Chi si recherà alle urne domenica 8 giugno dalle 7:00 alle 23:00 e lunedì 9 giugno dalle 7:00 alle 15:00 riceverà in mano cinque schede: le prime quattro (verde, arancione, grigia, rossa) riguarderanno l’abrogazione del decreto legislativo n. 23 del 2015, meglio noto come Jobs Act, che ha introdotto nell’ordinamento il Contratto a Tutele Crescenti (CATUC), nella parte riguardante la disciplina dei licenziamenti illegittimi nelle imprese con più di 15 dipendenti (quesito n.1); l’abrogazione parziale delle norme sui licenziamenti e le relative indennità nelle piccole imprese (quesito n.2), oltre che di norme in materia di contratti di lavoro a tempo determinato, inclusi durata massima e condizioni per proroghe e rinnovi (quesito n.3) e infine l’abrogazione delle disposizioni che escludono la responsabilità solidale del committente, dell’appaltatore e del subappaltatore per infortuni subiti dai lavoratori dipendenti di imprese appaltatrici o subappaltatrici (quesito n.4). Verrà poi consegnata un’ultima scheda, di colore giallo, relativa al tema della cittadinanza.

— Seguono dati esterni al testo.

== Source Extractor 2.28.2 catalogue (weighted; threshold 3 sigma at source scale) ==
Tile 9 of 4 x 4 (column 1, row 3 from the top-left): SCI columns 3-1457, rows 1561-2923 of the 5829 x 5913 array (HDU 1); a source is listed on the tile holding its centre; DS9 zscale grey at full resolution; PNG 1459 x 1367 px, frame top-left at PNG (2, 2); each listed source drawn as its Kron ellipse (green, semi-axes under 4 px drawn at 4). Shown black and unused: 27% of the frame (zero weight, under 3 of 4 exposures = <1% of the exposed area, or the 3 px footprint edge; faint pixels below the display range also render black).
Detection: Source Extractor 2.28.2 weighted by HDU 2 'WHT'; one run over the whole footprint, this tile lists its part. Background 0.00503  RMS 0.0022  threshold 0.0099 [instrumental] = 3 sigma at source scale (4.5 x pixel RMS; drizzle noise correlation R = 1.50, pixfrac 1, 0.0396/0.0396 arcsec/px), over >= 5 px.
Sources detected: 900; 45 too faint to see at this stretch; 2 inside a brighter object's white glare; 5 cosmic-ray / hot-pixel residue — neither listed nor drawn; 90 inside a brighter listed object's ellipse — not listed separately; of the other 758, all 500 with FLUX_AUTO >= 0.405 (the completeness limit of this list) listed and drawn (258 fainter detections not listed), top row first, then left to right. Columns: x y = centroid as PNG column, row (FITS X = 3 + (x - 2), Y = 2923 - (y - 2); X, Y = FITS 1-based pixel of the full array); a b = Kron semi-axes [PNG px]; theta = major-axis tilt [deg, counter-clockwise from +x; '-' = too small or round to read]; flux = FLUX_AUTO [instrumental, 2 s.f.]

Ma facciamo un passo indietro. Tre sono le tipologie di referendum previste dall’ordinamento giuridico italiano. Vi è il referendum consultivo, con il quale si chiede ai cittadini un parere su proposte di legge o politiche pubbliche. Questa tipologia referendaria non è vincolante e non richiede alcun quorum. Vi è poi il referendum costituzionale confermativo (art. 138 Cost.) con cui si conferma o respinge una legge di revisione costituzionale, che sia stata approvata con maggioranza inferiore ai 2/3. Trattandosi della conferma di una legge sulla quale il Parlamento ha già deliberato a favore, non è richiesto un quorum di partecipazione. Vi è, infine, il referendum abrogativo, con il quale si abroga in tutto in parte una legge o un atto avente forza di legge (decreti legge e decreti legislativi). In questo caso è richiesto un doppio quorum: un quorum qualitativo, ovvero l’ottenimento della maggioranza dei voti favorevoli, e uno quantitativo, secondo il quale, perché il referendum sia valido e quindi produca l’effetto abrogativo, occorre che si esprima il 50% più uno degli aventi diritto di voto. Questo è il caso di tutti e cinque i quesiti che ci verranno sottoposti tra pochi giorni: quesiti che richiedono il raggiungimento di entrambi i quorum (qualitativo e quantitativo) e che produrranno, in caso di esito positivo, un effetto abrogativo.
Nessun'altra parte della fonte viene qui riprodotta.